======== Excerpt to read

# Thinking of the Razr Maxx - Convince Me No



## nklenchik (Dec 1, 2011)

Okay I'm pretty sure I fried my sim card and have to go to Verizon, but due to my shitty signal and subpar battery life on Liquid even I'm thinking of going Razr Maxx. I had no idea DT ported AOKP over, so the ICS hype isn't as big of a deal. Sure, I'm losing a 720p screen but I've played around with my friend's Razr and can honestly say it's not badddd.

I'm a huge music jukie and thinking of buying one of those 64gb mircosd's too because my phone is full at the moment. Thoughts?


----------



## DroidOnRoids (Sep 20, 2011)

If you don't mind a locked bootloader, take the plunge. But I only went from a Droid X to a Nexus mainly because of the freedom of an unlocked bootloader and because this is a pure Google phone. Also, the development on this phone is ridiculous. 
My battery issues have been resolved because I purchased a 3800 mah extended battery on ebay for 20 dollars. I don't mind the extra bulk. 

Sent from my Galaxy Nexus using Tapatalk


----------



## nklenchik (Dec 1, 2011)

I honestly could care less about the bootloader. I came from a Fascinate so it's no biggie.

That's the thing though...if I leave the GN I'm leaving behind all of these updates daily.


----------



## Spotmark (Jul 17, 2011)

Sorry, but I don't see why anyone here should convince you of anything. Do what you want. It's no skin off of our noses.


----------



## doobie711 (Jan 24, 2012)

ICS soak test is already on my grandma's RAZR. It was pretty nifty whenever I had it. Her phone stayed on 100% for an hour straight. Then I realized that the GNex gives exact battery drain while Moto phone do it in tens or twenties. Not very helpful imo. If you're gonna spring to something else go for the RAZR MAXX. That would be the only phone I would even consider swapping to right now.Screen is a little silly but hey, people have complained about the GNex screen as well. The hump fells nice in the hand, makes it harder to drop on your face when you're in bed. I've hit myself in the face with the nexus plenty of times. If you do decide to hop over to the RAZR (MAXX) I hope that you're okay with stock blur ICS for now. I know that AOKP and some other things got ported but weren't 100% working yet.

================
======== Dataset rows

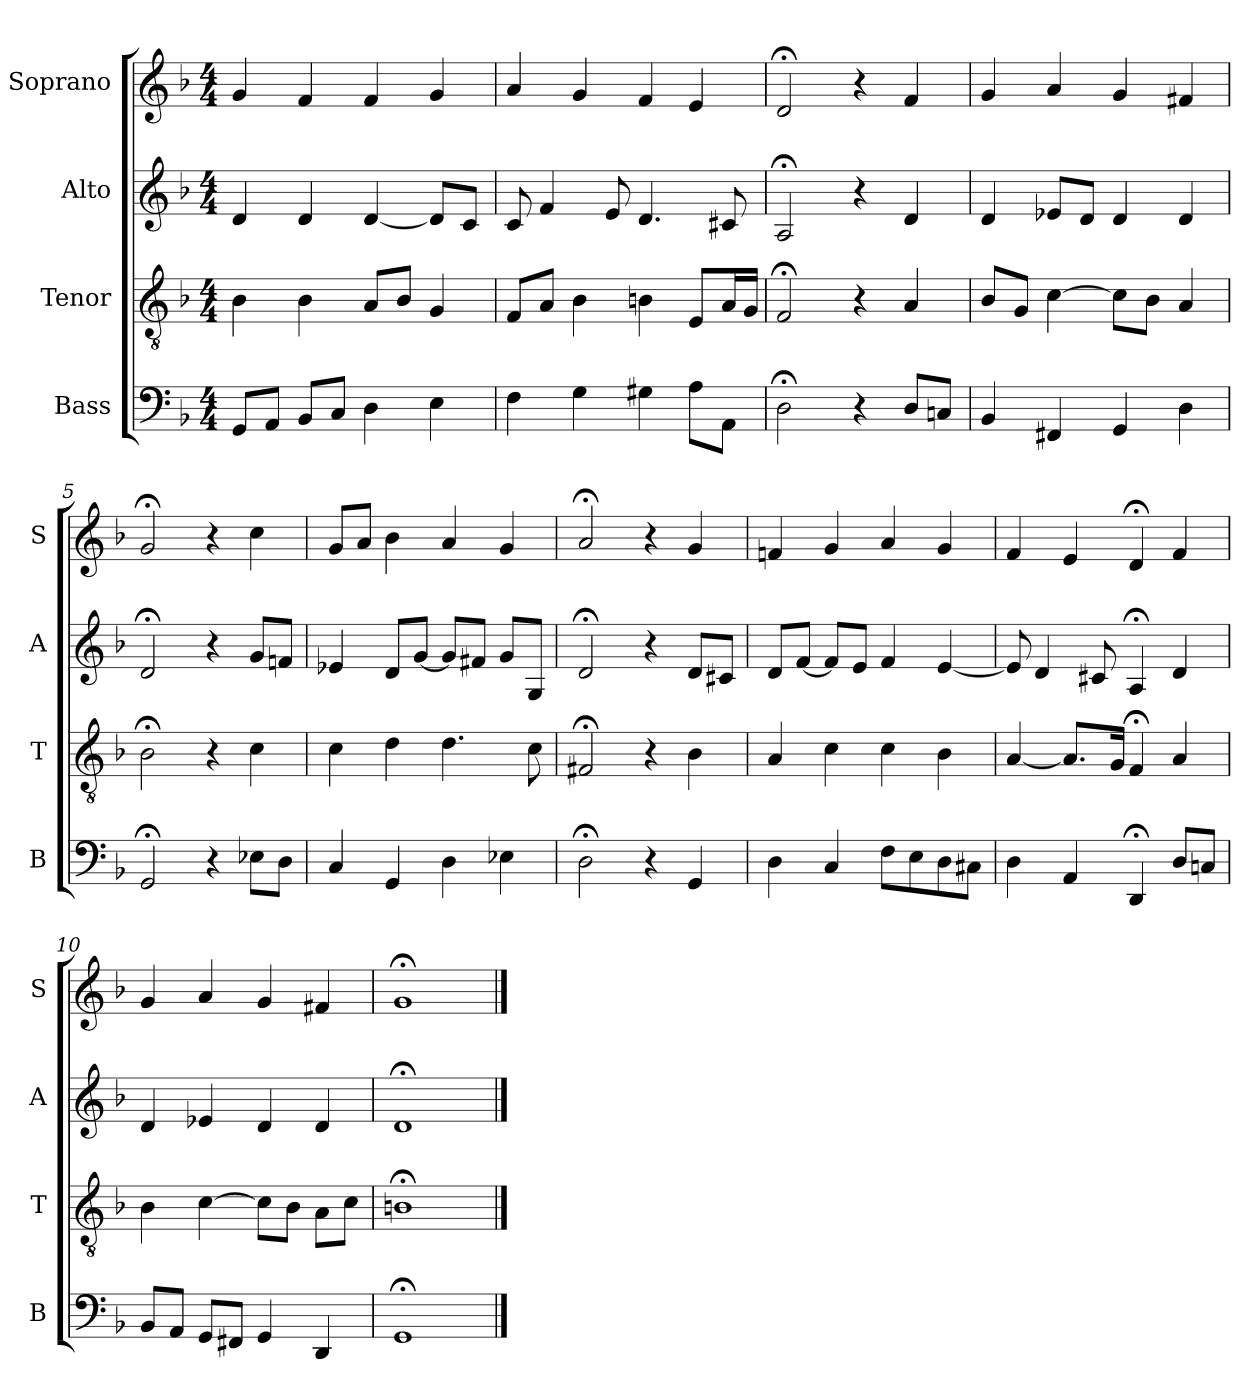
**kern	**kern	**kern	**kern
*part4	*part3	*part2	*part1
*staff4	*staff3	*staff2	*staff1
*I"Bass	*I"Tenor	*I"Alto	*I"Soprano
*I'B	*I'T	*I'A	*I'S
*clefF4	*clefGv2	*clefG2	*clefG2
*k[b-]	*k[b-]	*k[b-]	*k[b-]
*G:dor	*G:dor	*G:dor	*G:dor
*M4/4	*M4/4	*M4/4	*M4/4
*MM100	*MM100	*MM100	*MM100
=1	=1	=1	=1
8GGL	4B-	4d	4g
8AAJ	.	.	.
8BB-L	4B-	4d	4f
8CJ	.	.	.
4D	8AL	[4d	4f
.	8B-J	.	.
4E	4G	8dL]	4g
.	.	8cJ	.
=2	=2	=2	=2
4F	8FL	8c	4a
.	8AJ	4f	.
4G	4B-	.	4g
.	.	8e	.
4G#X	4Bn	4.d	4f
8AL	8EL	.	4e
8AAJ	16AL	8c#X	.
.	16GJJ	.	.
=3	=3	=3	=3
2D;<	2F;<	2A;<	2d;<
4r	4r	4r	4r
8DL	4A	4d	4f
8CnJ	.	.	.
=4	=4	=4	=4
4BB-	8B-L	4d	4g
.	8GJ	.	.
4FF#X	[4c	8e-XL	4a
.	.	8dJ	.
4GG	8cL]	4d	4g
.	8B-J	.	.
4D	4A	4d	4f#X
=5	=5	=5	=5
2GG;<	2B-;<	2d;<	2g;<
4r	4r	4r	4r
8E-XL	4c	8gL	4cc
8DJ	.	8fnJ	.
=6	=6	=6	=6
4C	4c	4e-X	8gL
.	.	.	8aJ
4GG	4d	8dL	4b-
.	.	[8gJ	.
4D	4.d	8gL]	4a
.	.	8f#XJ	.
4E-X	.	8gL	4g
.	8c	8GJ	.
=7	=7	=7	=7
2D;<	2F#X;<	2d;<	2a;<
4r	4r	4r	4r
4GG	4B-	8dL	4g
.	.	8c#XJ	.
=8	=8	=8	=8
4D	4A	8dL	4fn
.	.	[8fJ	.
4C	4c	8fL]	4g
.	.	8eJ	.
8FL	4c	4f	4a
8E	.	.	.
8D	4B-	[4e	4g
8C#XJ	.	.	.
=9	=9	=9	=9
4D	[4A	8e]	4f
.	.	4d	.
4AA	8.AL]	.	4e
.	.	8c#X	.
.	16GJk	.	.
4DD;<	4F;<	4A;<	4d;<
8DL	4A	4d	4f
8CnJ	.	.	.
=10	=10	=10	=10
8BB-L	4B-	4d	4g
8AAJ	.	.	.
8GGL	[4c	4e-X	4a
8FF#XJ	.	.	.
4GG	8cL]	4d	4g
.	8B-J	.	.
4DD	8AL	4d	4f#X
.	8cJ	.	.
=11	=11	=11	=11
1GG;<	1Bn;<	1d;<	1g;<
==	==	==	==
*-	*-	*-	*-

================

▸ **Your instructions**: From the forum thread about the Razr Maxx, pull out the passage that starts at the words "## DroidOnRoids (Sep" and ends after "phone is ridiculous.". The material plays no part here.

▸ **Exercise result**:
## DroidOnRoids (Sep 20, 2011)

If you don't mind a locked bootloader, take the plunge. But I only went from a Droid X to a Nexus mainly because of the freedom of an unlocked bootloader and because this is a pure Google phone. Also, the development on this phone is ridiculous.